Christine felt her cheeks color. Oh, she was ashamed. Here before her was the Angel, and she was ignorant. A slave, which ne'er shook hands nor bade farewell to him. . .

"Remember, remember, the fifth of November."

She felt goosebumps rise, told herself it was the Angel, or perhaps she was mad, either way, she was safe, look at the sky. . .look at the stars. . .

"The gunpowder treason and plot."

There were stars now, now that there was a curfew for lights. You could see the stars. . .

"I see no reason gunpowder and treason -"

Or had the stars that were London been better? More beautiful to look at, a spread of neon, purple, blue, and yellow, but mostly the white light that means you're almost home after a long day. . .

"Should ever be forgot."

BOOM. The Houses of Parliament went up in a spray of orange fire. It almost looked like orange soda, tossed in the air, the carbonation bright and exploding over and over. An arch of bright red scarred the night time sky. For the first time, Christine Hammond looked upon the vengeance of the Lord, and she knelt, and shielded her blue eyes.

"You can't do that," said Christine, her police state instincts kicking in.

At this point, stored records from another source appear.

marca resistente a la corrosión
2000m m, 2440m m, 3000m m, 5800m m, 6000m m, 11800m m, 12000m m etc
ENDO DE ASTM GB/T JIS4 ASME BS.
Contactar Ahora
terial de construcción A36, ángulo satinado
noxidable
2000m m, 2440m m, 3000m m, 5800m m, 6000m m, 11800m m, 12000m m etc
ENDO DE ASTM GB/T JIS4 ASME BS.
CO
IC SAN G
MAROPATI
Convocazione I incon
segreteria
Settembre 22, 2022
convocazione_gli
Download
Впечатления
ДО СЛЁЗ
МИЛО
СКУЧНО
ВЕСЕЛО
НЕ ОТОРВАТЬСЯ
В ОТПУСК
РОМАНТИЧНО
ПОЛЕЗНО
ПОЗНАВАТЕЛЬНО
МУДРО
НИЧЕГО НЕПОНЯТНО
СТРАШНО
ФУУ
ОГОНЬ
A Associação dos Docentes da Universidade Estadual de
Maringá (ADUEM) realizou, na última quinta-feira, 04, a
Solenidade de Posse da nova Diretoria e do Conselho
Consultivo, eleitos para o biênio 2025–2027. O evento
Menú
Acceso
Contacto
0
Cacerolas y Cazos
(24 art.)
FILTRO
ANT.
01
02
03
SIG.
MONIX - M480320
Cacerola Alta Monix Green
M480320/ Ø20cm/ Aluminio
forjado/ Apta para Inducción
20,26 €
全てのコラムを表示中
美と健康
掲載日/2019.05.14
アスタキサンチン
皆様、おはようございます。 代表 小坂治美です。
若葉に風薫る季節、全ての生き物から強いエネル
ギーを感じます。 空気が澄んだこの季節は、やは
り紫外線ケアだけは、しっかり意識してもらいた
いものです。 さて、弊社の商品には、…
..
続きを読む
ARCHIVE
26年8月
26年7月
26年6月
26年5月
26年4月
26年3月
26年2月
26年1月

He looked at her through the harlequin mask, and said simply, "I did."

And there was nothing to say, until a rocket rent the sky, and exploded into a fountain of blue fire. Christine jumped to her feet with a child's cry of joy, and watched the sparks fall. They were followed by silver, red, blue, white, aquamarine, colors she had no name for. She was awed, and she spun on the roof like a child, dizzy and happy, intoxicated with the beauty before her. Below, she could hear London awake and rediscover their childhoods too. She felt perfect and whole.

Finally, she tumbled, breathless, onto the roof, the world spinning around her, and gasped to the smiling mask, "Who are you?"

"I do not have a name. You can call me Octave."